The observed 150K is only 11% of this potential.

  1. You need to train a 30B model in 30 days on a budget of USD 2M. Estimate the minimum number of H100s required (at USD 4/hr) and the required MFU to meet the timeline.
Solution

Budget constraint:

\[\text{Max GPU-hours} = \frac{\$2,000,000}{\$4/\text{hr}} = 500,000 \text{ GPU-hours}\]

Time constraint:

\[T_{max} = 30 \text{ days} = 720 \text{ hours}\]

GPU constraint from budget:

\[P_{max} = \frac{500,000}{720} \approx 694 \text{ GPUs}\]

Round to practical value: P = 640 GPUs (or 512 for power-of-2)

Training FLOPs (assuming Chinchilla-optimal 600B tokens):

\[F_{total} = 6 \times 30 \times 10^9 \times 600 \times 10^9 = 1.08 \times 10^{23} \text{ FLOPs}\]

Required throughput:

\[F_{required} = \frac{1.08 \times 10^{23}}{720 \times 3600} = 4.17 \times 10^{16} \text{ FLOP/s}\]

Peak throughput with 640 H100s:

\[F_{peak} = 640 \times 989 \times 10^{12} = 6.33 \times 10^{17} \text{ FLOP/s}\]

Required MFU:

\[\text{MFU}_{required} = \frac{4.17 \times 10^{16}}{6.33 \times 10^{17}} = \boxed{6.6\%}\]
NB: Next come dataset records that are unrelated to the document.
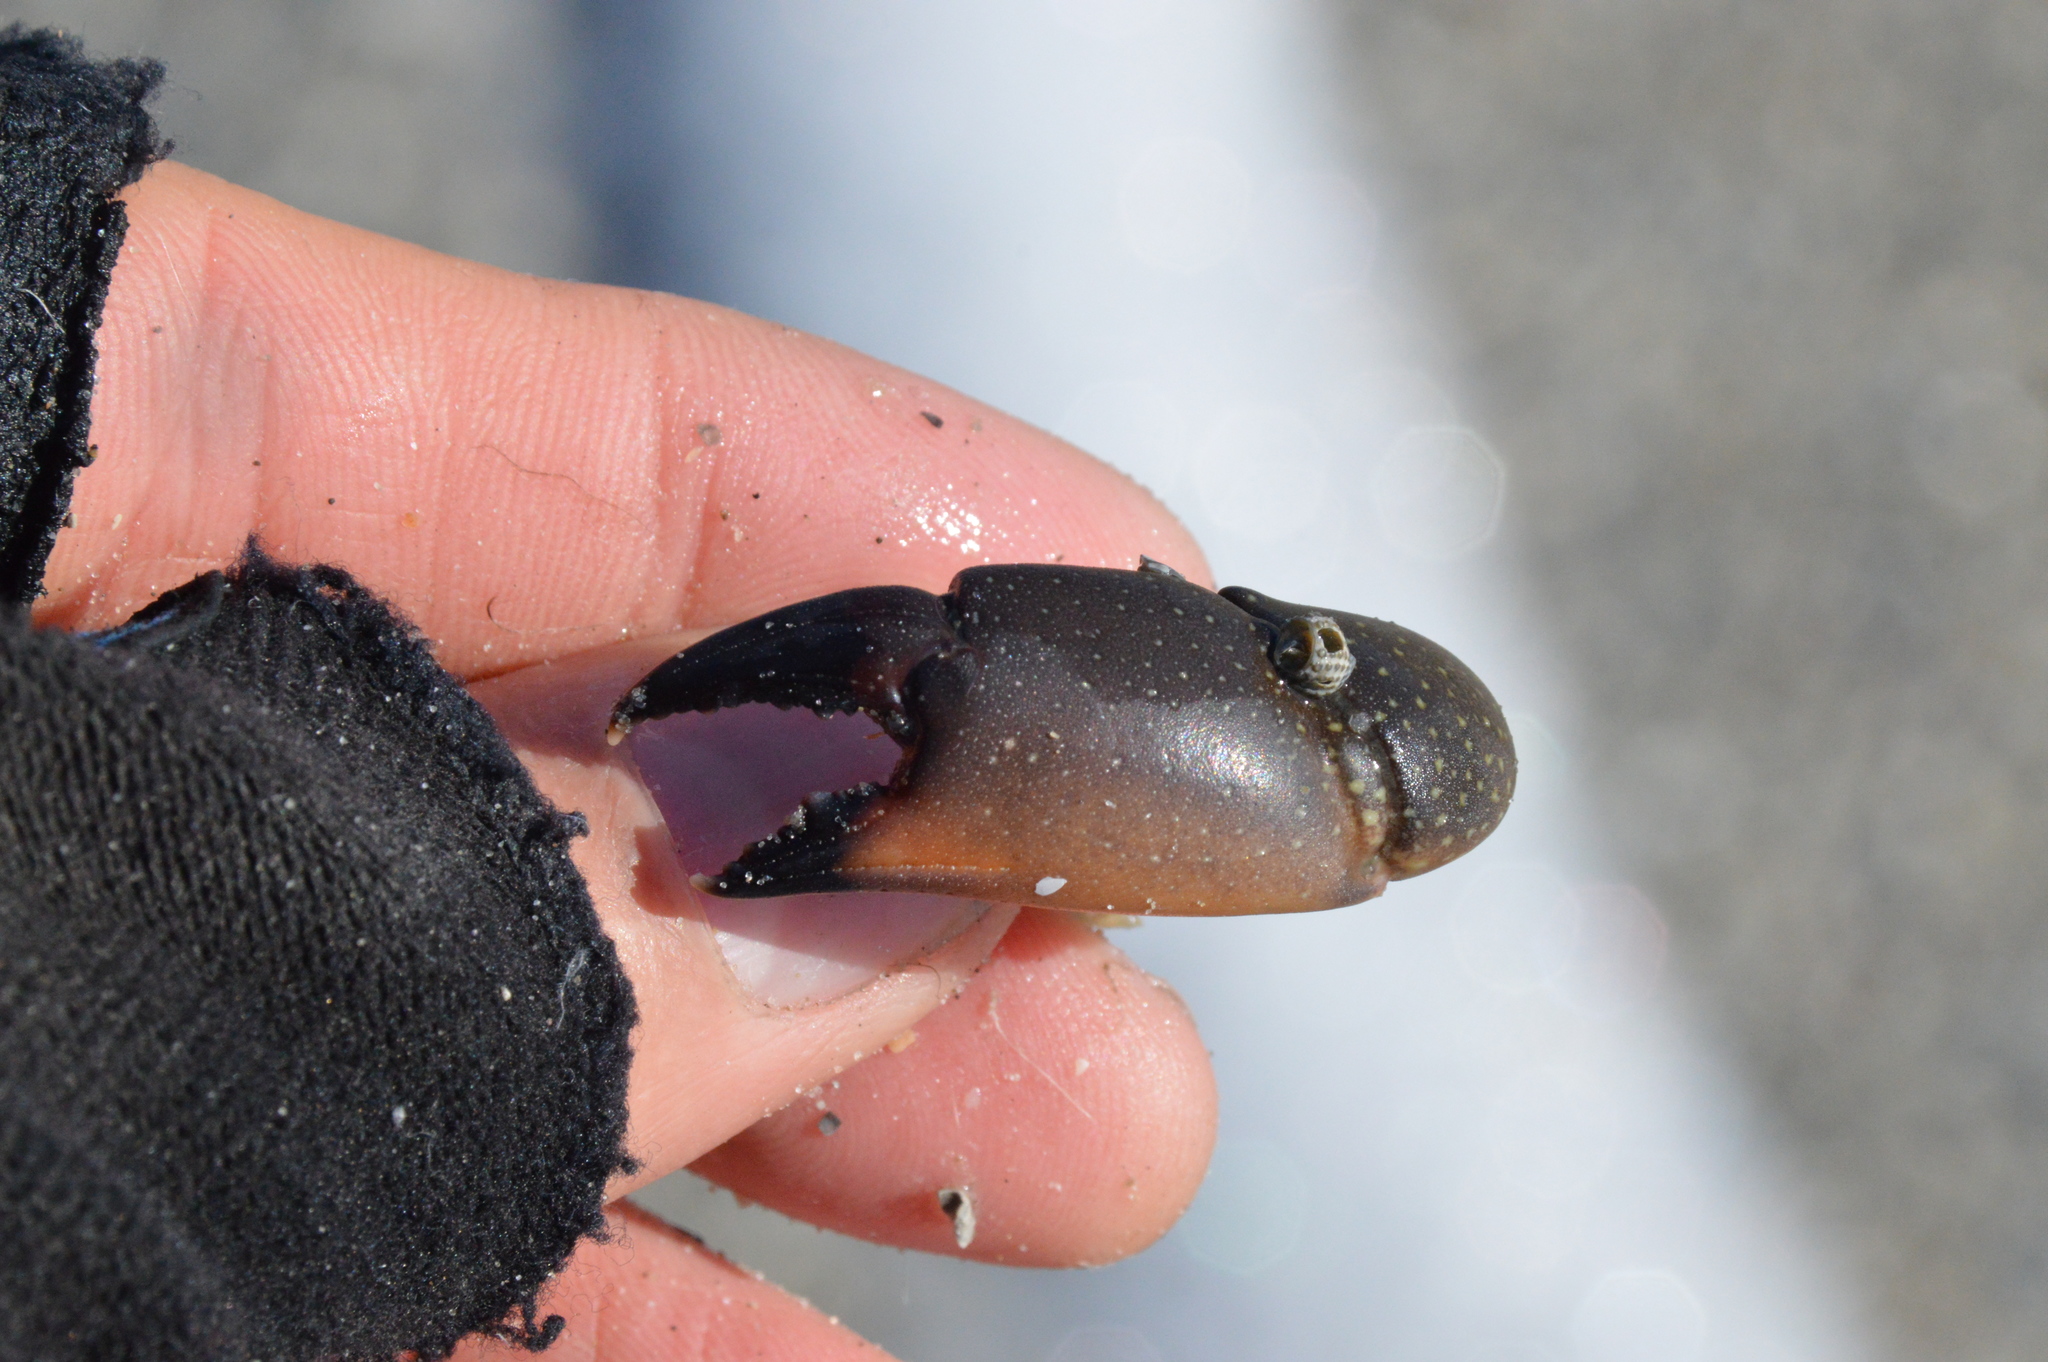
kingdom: Animalia
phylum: Arthropoda
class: Malacostraca
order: Decapoda
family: Menippidae
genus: Menippe
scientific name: Menippe adina
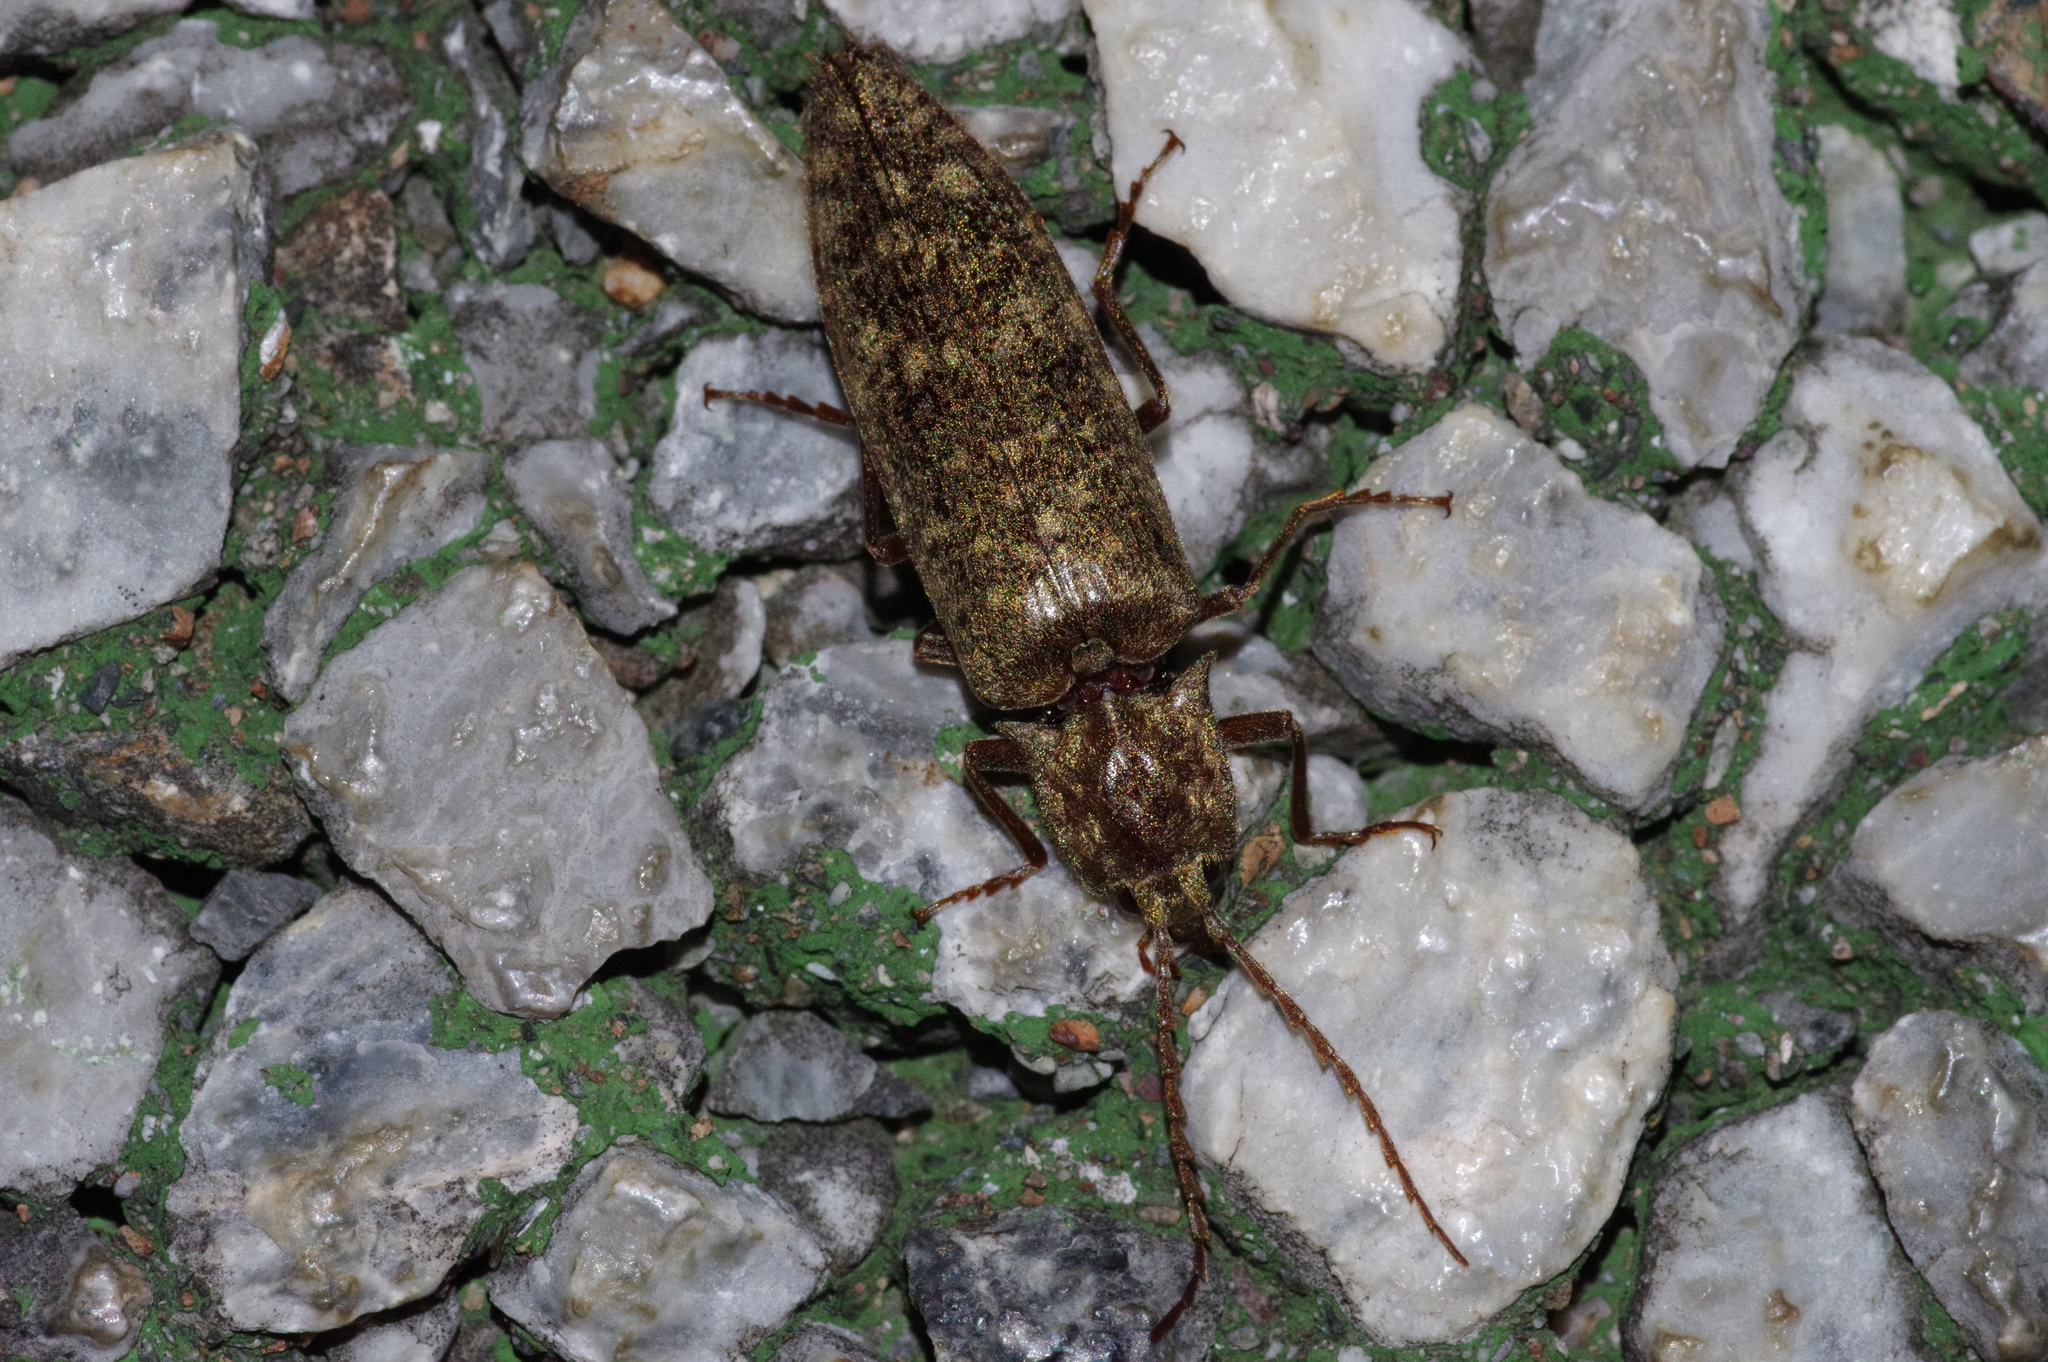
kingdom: Animalia
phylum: Arthropoda
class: Insecta
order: Coleoptera
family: Elateridae
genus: Pectocera
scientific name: Pectocera yonaha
Conclusion: This is easily achievable—well-optimized runs achieve 40-50% MFU.

Alternative: Train for more tokens (2T)

\[F_{total}^{2T} = 6 \times 30 \times 10^9 \times 2 \times 10^{12} = 3.6 \times 10^{23} \text{ FLOPs}\]
\[\text{MFU}_{required}^{2T} = \frac{3.6 \times 10^{23} / (720 \times 3600)}{6.33 \times 10^{17}} = 22\%\]

Still very achievable with standard optimization.

Summary:

Scenario Tokens GPUs Required MFU
Chinchilla (600B) 600B 640 6.6%
Extended (2T) 2T 640 22%
Budget-limited 2T 512 ~28%

Key Takeaways

  1. Estimation is a first-class skill: rough numbers prevent impossible plans.
  2. Budget, time, and MFU are interchangeable: any two determine the third.
  3. Always sanity-check against hardware limits: peak FLOPs and memory ceilings bound every plan.